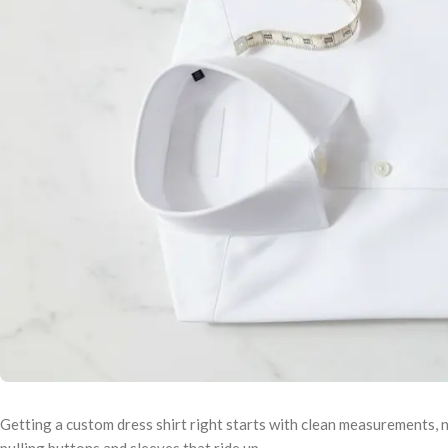
Getting a custom dress shirt right starts with clean measurements, n
pulling buttons and sleeves that ride up.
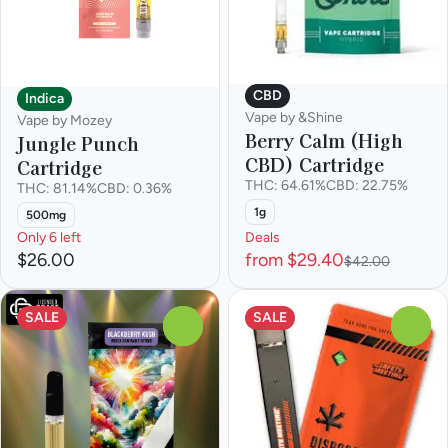
CBD
Indica
Vape by &Shine
Vape by Mozey
Berry Calm (High
Jungle Punch
CBD) Cartridge
Cartridge
THC: 64.61%
CBD: 22.75%
THC: 81.14%
CBD: 0.36%
1g
500mg
Only 6 left
Deals
$26.00
from $29.40
$42.00
SALE
SALE
0
0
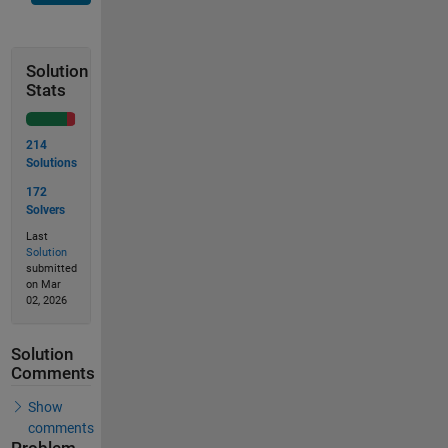
Solution
Stats
214
Solutions
172
Solvers
Last
Solution
submitted
on Mar
02, 2026
Solution
Comments
Show
comments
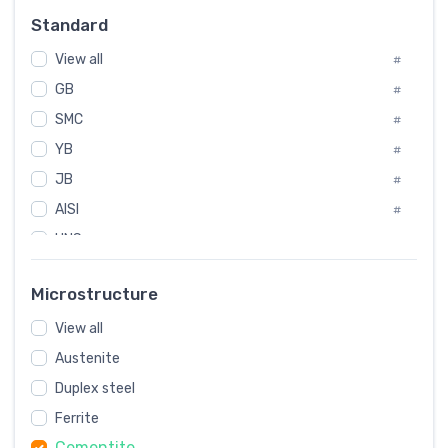
Russia
#
Standard
Sweden
#
View all
Korea
#
#
GB
International
#
#
SMC
Italian
#
#
YB
Spain
#
#
JB
Poland
#
#
AISI
European
#
#
UNS
#
SAE
#
Microstructure
ASTM
#
View all
AMS
#
Austenite
ASME
#
Duplex steel
MIL
#
Ferrite
AWS
#
Cementite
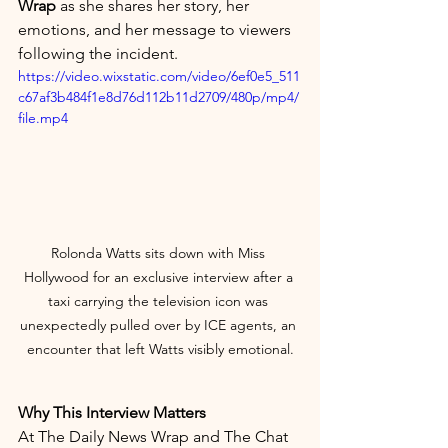
Wrap
 as she shares her story, her 
emotions, and her message to viewers 
following the incident.
https://video.wixstatic.com/video/6ef0e5_511
c67af3b484f1e8d76d112b11d2709/480p/mp4/
file.mp4
Rolonda Watts sits down with Miss 
Hollywood for an exclusive interview after a 
taxi carrying the television icon was 
unexpectedly pulled over by ICE agents, an 
encounter that left Watts visibly emotional.
Why This Interview Matters
At The Daily News Wrap and The Chat 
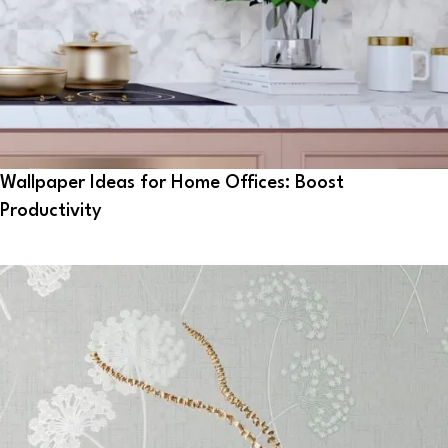
Wallpaper Ideas for Home Offices: Boost
Productivity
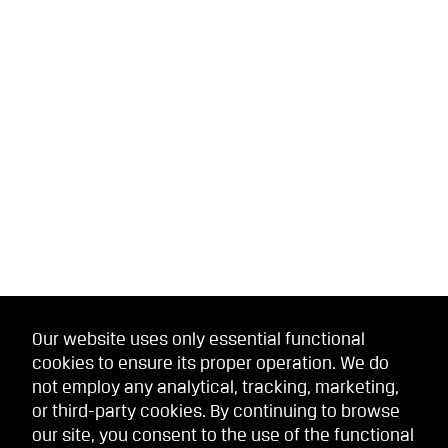
Our website uses only essential functional
cookies to ensure its proper operation. We do
not employ any analytical, tracking, marketing,
or third-party cookies. By continuing to browse
our site, you consent to the use of the functional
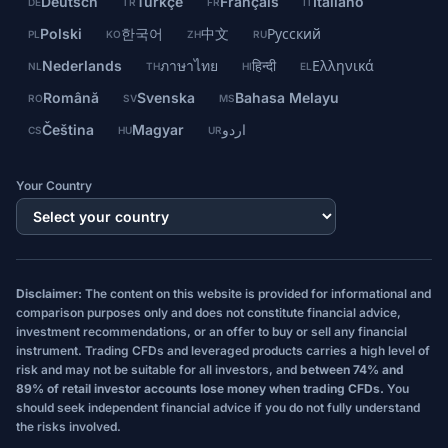
Deutsch
Türkçe
Français
Italiano
DE
TR
FR
IT
Polski
한국어
中文
Русский
PL
KO
ZH
RU
Nederlands
ภาษาไทย
हिन्दी
Ελληνικά
NL
TH
HI
EL
Română
Svenska
Bahasa Melayu
RO
SV
MS
Čeština
Magyar
اردو
CS
HU
UR
Your Country
Disclaimer:
The content on this website is provided for informational and
comparison purposes only and does not constitute financial advice,
investment recommendations, or an offer to buy or sell any financial
instrument. Trading CFDs and leveraged products carries a high level of
risk and may not be suitable for all investors, and
between 74% and
89% of retail investor accounts lose money when trading CFDs.
You
should seek independent financial advice if you do not fully understand
the risks involved.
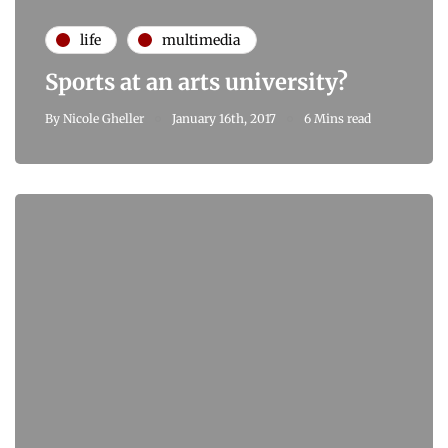
life
multimedia
Sports at an arts university?
By
Nicole Gheller
January 16th, 2017
6 Mins read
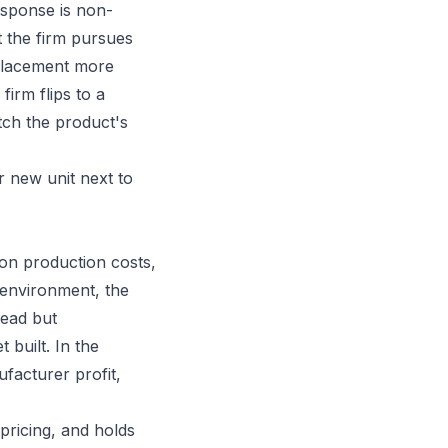
esponse is non-
t the firm pursues
eplacement more
irm flips to a
etch the product's
 new unit next to
 on production costs,
 environment, the
head but
built. In the
ufacturer profit,
pricing, and holds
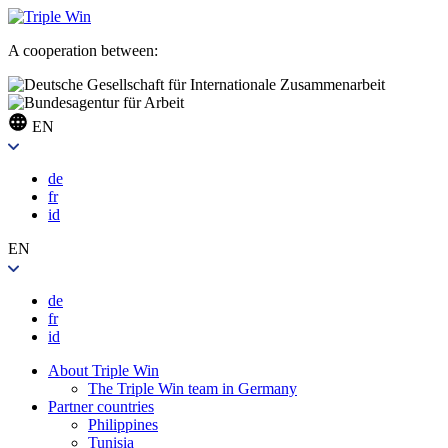
A cooperation between:
EN
de
fr
id
EN
de
fr
id
About Triple Win
The Triple Win team in Germany
Partner countries
Philippines
Tunisia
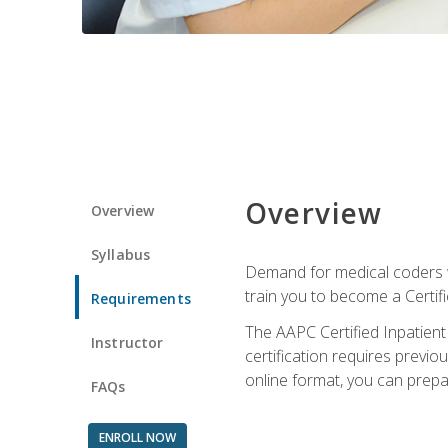
Overview
Overview
Syllabus
Demand for medical coders wi
train you to become a Certif
Requirements
The AAPC Certified Inpatient
Instructor
certification requires previo
online format, you can prep
FAQs
ENROLL NOW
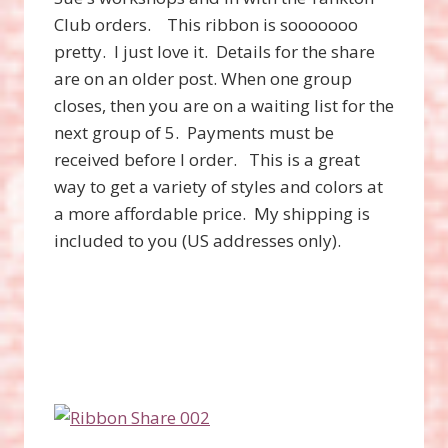
Club orders. This ribbon is sooooooo
pretty. I just love it. Details for the share
are on an older post. When one group
closes, then you are on a waiting list for the
next group of 5. Payments must be
received before I order. This is a great
way to get a variety of styles and colors at
a more affordable price. My shipping is
included to you (US addresses only).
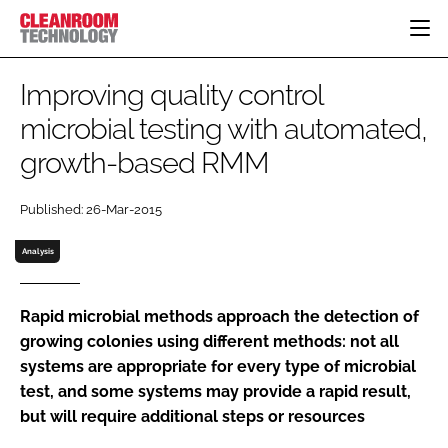
HOME
Improving quality control
CATEGORIES
microbial testing with automated,
CT CONFERENCE
growth-based RMM
PHARMACEUTICAL
DESIGN & BUILD
EVENTS
HI TECH MANUFACTURING
CONTAINMENT
DIRECTORY
Published: 26-Mar-2015
FOOD
CLEANING
EDITORIAL TEAM
FINANCE
SUSTAINABILITY
Analysis
COMPANY NEWS
HVAC
PERSONAL PROTECTION
Rapid microbial methods approach the detection of
growing colonies using different methods: not all
REGULATORY
systems are appropriate for every type of microbial
SUBSCRIBE
test, and some systems may provide a rapid result,
LOGIN
but will require additional steps or resources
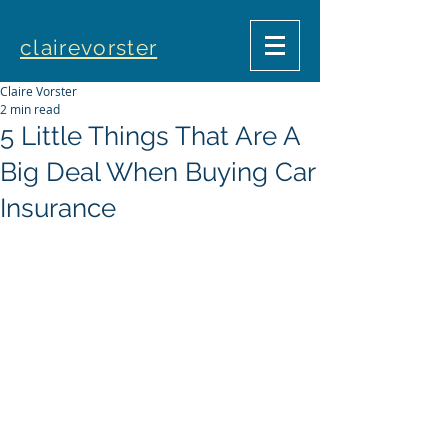
clairevorster
Claire Vorster
2 min read
5 Little Things That Are A
Big Deal When Buying Car
Insurance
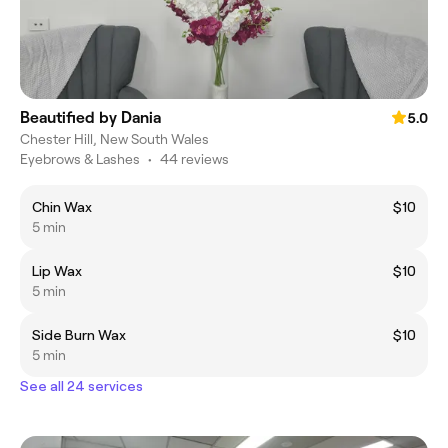
Beautified by Dania
5.0
Chester Hill, New South Wales
Eyebrows & Lashes
•
44 reviews
Chin Wax
$10
5 min
Lip Wax
$10
5 min
Side Burn Wax
$10
5 min
See all 24 services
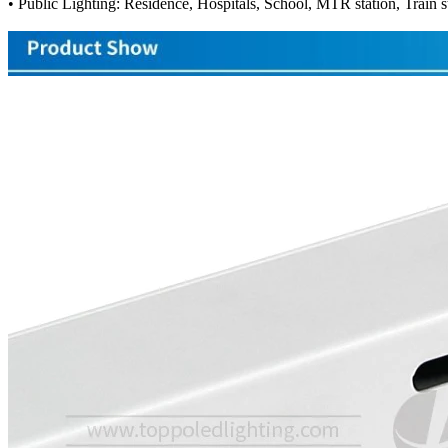
• Public Lighting: Residence, Hospitals, School, MTR station, Train st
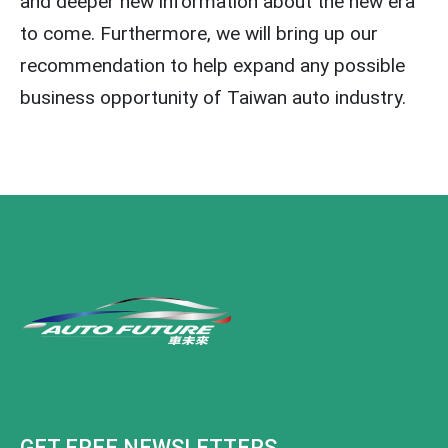
and deeper new information about the new era
to come. Furthermore, we will bring up our
recommendation to help expand any possible
business opportunity of Taiwan auto industry.
GET FREE NEWSLETTERS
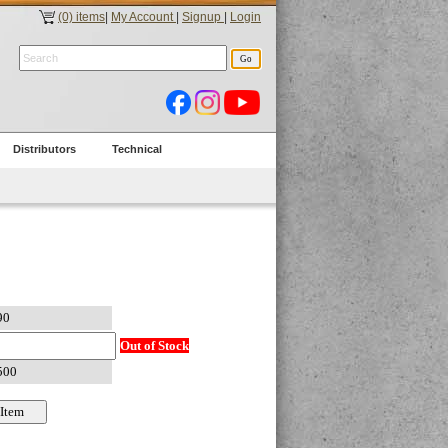
(0) items
|
My Account
|
Signup
|
Login
Distributors
Technical
Out of Stock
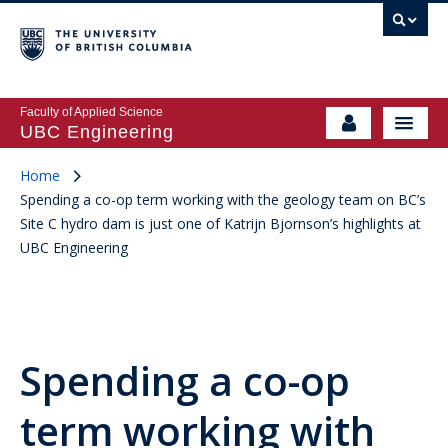
Faculty of Applied Science
UBC Engineering
Home
Spending a co-op term working with the geology team on BC’s
Site C hydro dam is just one of Katrijn Bjornson’s highlights at
UBC Engineering
Spending a co-op
term working with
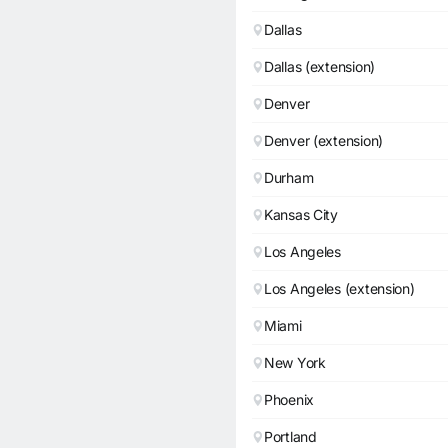
Dallas
Dallas (extension)
Denver
Denver (extension)
Durham
Kansas City
Los Angeles
Los Angeles (extension)
Miami
New York
Phoenix
Portland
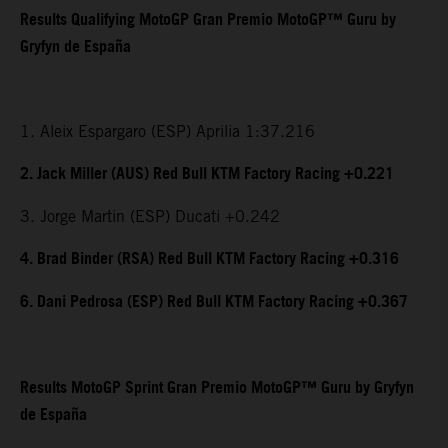
Results Qualifying MotoGP Gran Premio MotoGP™ Guru by
Gryfyn de España
1. Aleix Espargaro (ESP) Aprilia 1:37.216
2. Jack Miller (AUS) Red Bull KTM Factory Racing +0.221
3. Jorge Martin (ESP) Ducati +0.242
4. Brad Binder (RSA) Red Bull KTM Factory Racing +0.316
6. Dani Pedrosa (ESP) Red Bull KTM Factory Racing +0.367
Results MotoGP Sprint Gran Premio MotoGP™ Guru by Gryfyn
de España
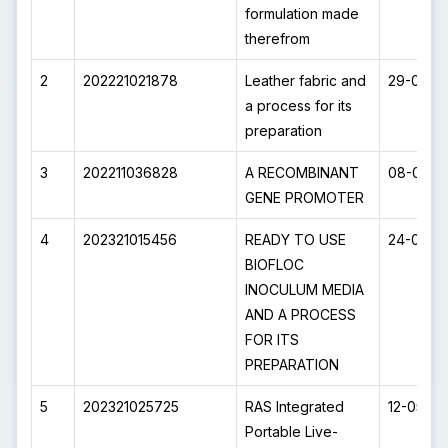
formulation made
therefrom
2
202221021878
Leather fabric and
29-09-2
a process for its
preparation
3
202211036828
A RECOMBINANT
08-07-2
GENE PROMOTER
4
202321015456
READY TO USE
24-03-2
BIOFLOC
INOCULUM MEDIA
AND A PROCESS
FOR ITS
PREPARATION
5
202321025725
RAS Integrated
12-05-2
Portable Live-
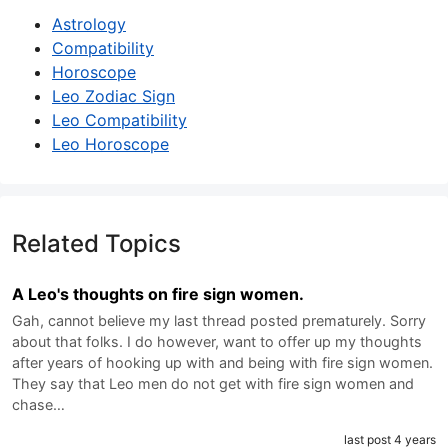
Astrology
Compatibility
Horoscope
Leo Zodiac Sign
Leo Compatibility
Leo Horoscope
Related Topics
A Leo's thoughts on fire sign women.
Gah, cannot believe my last thread posted prematurely. Sorry
about that folks. I do however, want to offer up my thoughts
after years of hooking up with and being with fire sign women.
They say that Leo men do not get with fire sign women and
chase…
last post 4 years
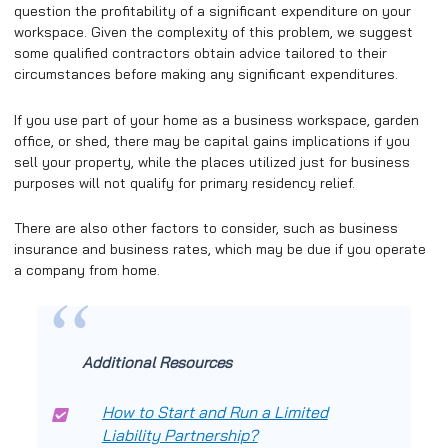
question the profitability of a significant expenditure on your
workspace. Given the complexity of this problem, we suggest
some qualified contractors obtain advice tailored to their
circumstances before making any significant expenditures.
If you use part of your home as a business workspace, garden
office, or shed, there may be capital gains implications if you
sell your property, while the places utilized just for business
purposes will not qualify for primary residency relief.
There are also other factors to consider, such as business
insurance and business rates, which may be due if you operate
a company from home.
Additional Resources
How to Start and Run a Limited
Liability Partnership?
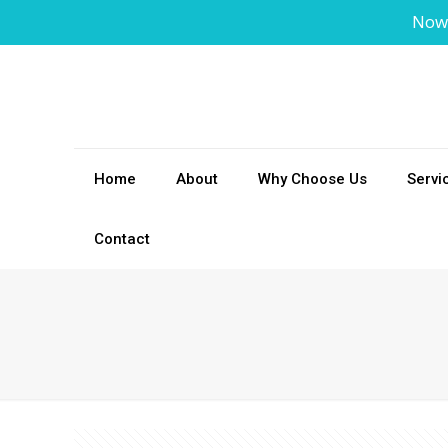
Now
Home
About
Why Choose Us
Servi
Contact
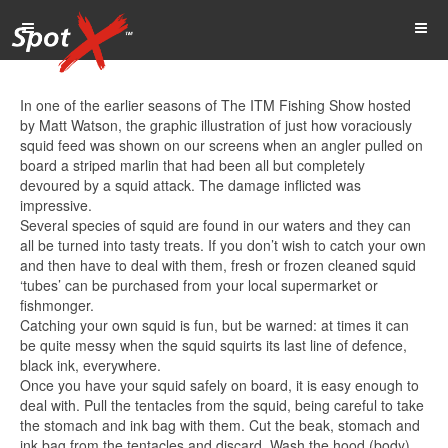
In one of the earlier seasons of The ITM Fishing Show hosted
by Matt Watson, the graphic illustration of just how voraciously
squid feed was shown on our screens when an angler pulled on
board a striped marlin that had been all but completely
devoured by a squid attack. The damage inflicted was
impressive.
Several species of squid are found in our waters and they can
all be turned into tasty treats. If you don’t wish to catch your own
and then have to deal with them, fresh or frozen cleaned squid
‘tubes’ can be purchased from your local supermarket or
fishmonger.
Catching your own squid is fun, but be warned: at times it can
be quite messy when the squid squirts its last line of defence,
black ink, everywhere.
Once you have your squid safely on board, it is easy enough to
deal with. Pull the tentacles from the squid, being careful to take
the stomach and ink bag with them. Cut the beak, stomach and
ink bag from the tentacles and discard. Wash the hood (body)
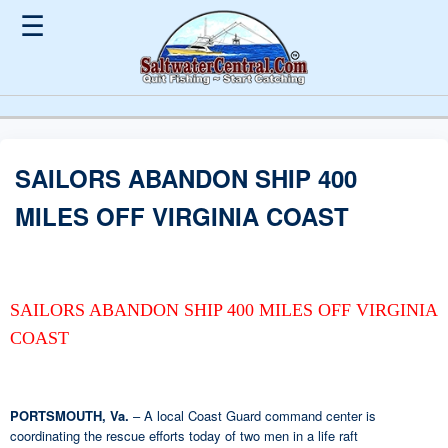
☰
SAILORS ABANDON SHIP 400
MILES OFF VIRGINIA COAST
SAILORS ABANDON SHIP 400 MILES OFF VIRGINIA
COAST
PORTSMOUTH, Va.
– A local Coast Guard command center is
coordinating the rescue efforts today of two men in a life raft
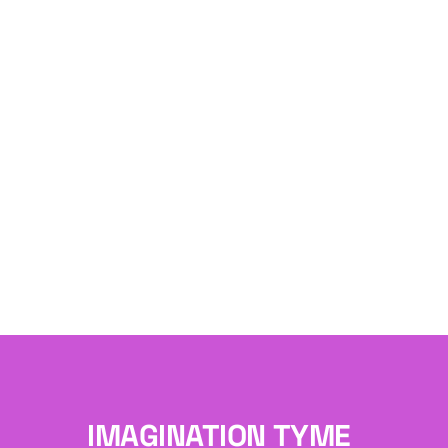
IMAGINATION TYME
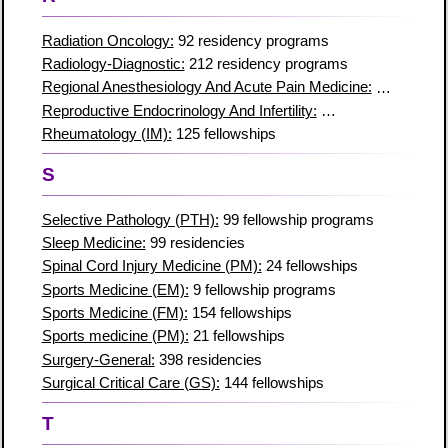
Radiation Oncology:
92 residency programs
Radiology-Diagnostic:
212 residency programs
Regional Anesthesiology And Acute Pain Medicine:
32 residen
Reproductive Endocrinology And Infertility:
50 residencies
Rheumatology (IM):
125 fellowships
S
Selective Pathology (PTH):
99 fellowship programs
Sleep Medicine:
99 residencies
Spinal Cord Injury Medicine (PM):
24 fellowships
Sports Medicine (EM):
9 fellowship programs
Sports Medicine (FM):
154 fellowships
Sports medicine (PM):
21 fellowships
Surgery-General:
398 residencies
Surgical Critical Care (GS):
144 fellowships
T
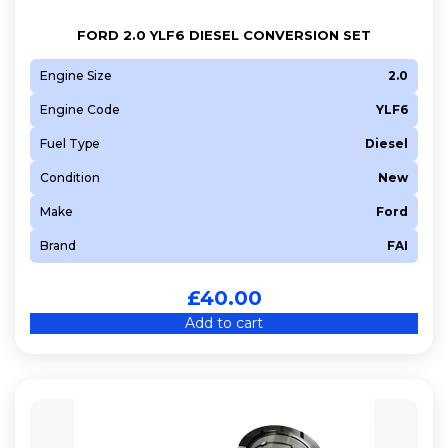
FORD 2.0 YLF6 DIESEL CONVERSION SET
Engine Size
2.0
Engine Code
YLF6
Fuel Type
Diesel
Condition
New
Make
Ford
Brand
FAI
£
40.00
Add to cart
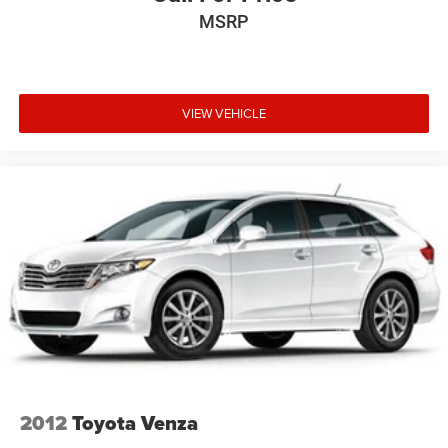
MSRP
VIEW VEHICLE
2012
Toyota Venza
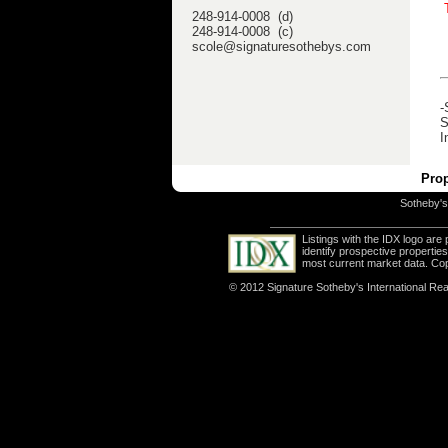
248-914-0008 (d)
248-914-0008 (c)
scole@signaturesothebys.com
-
S
I
Prop
Sotheby's 
Listings with the IDX logo ar
identify prospective properti
most current market data. Co
© 2012 Signature Sotheby's International Real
──────────
Work instruction =>
Stop at the line containing "not employ any" and include it. Everything from the first line of the material up to there is to be repeated exactly, leaving out pictures.

Response box =>
Getting a custom dress shirt right starts with clean measurements, n
pulling buttons and sleeves that ride up.
CBD
Indica
Vape by &Shine
Vape by Mozey
Berry Calm (High
Jungle Punch
CBD) Cartridge
Cartridge
THC: 64.61%
CBD: 22.75%
THC: 81.14%
CBD: 0.36%
1g
500mg
Only 6 left
Deals
$26.00
from $29.40
$42.00
SALE
SALE
0
0
Solution
Stats
214
Solutions
172
Solvers
Last
Solution
submitted
on Mar
02, 2026
Solution
Comments
Show
comments
Russia
#
Standard
Sweden
#
View all
Korea
#
#
GB
International
#
#
SMC
Italian
#
#
YB
Spain
#
#
JB
Poland
#
#
AISI
European
#
#
UNS
#
SAE
#
Microstructure
ASTM
#
View all
AMS
#
Austenite
ASME
#
Duplex steel
MIL
#
Ferrite
AWS
#
Cementite
Wrap
 as she shares her story, her 
emotions, and her message to viewers 
following the incident.
https://video.wixstatic.com/video/6ef0e5_511
c67af3b484f1e8d76d112b11d2709/480p/mp4/
file.mp4
Rolonda Watts sits down with Miss 
Hollywood for an exclusive interview after a 
taxi carrying the television icon was 
unexpectedly pulled over by ICE agents, an 
encounter that left Watts visibly emotional.
Why This Interview Matters
At The Daily News Wrap and The Chat 
Wallpaper Ideas for Home Offices: Boost
Productivity
Our website uses only essential functional
cookies to ensure its proper operation. We do
not employ any analytical, tracking, marketing,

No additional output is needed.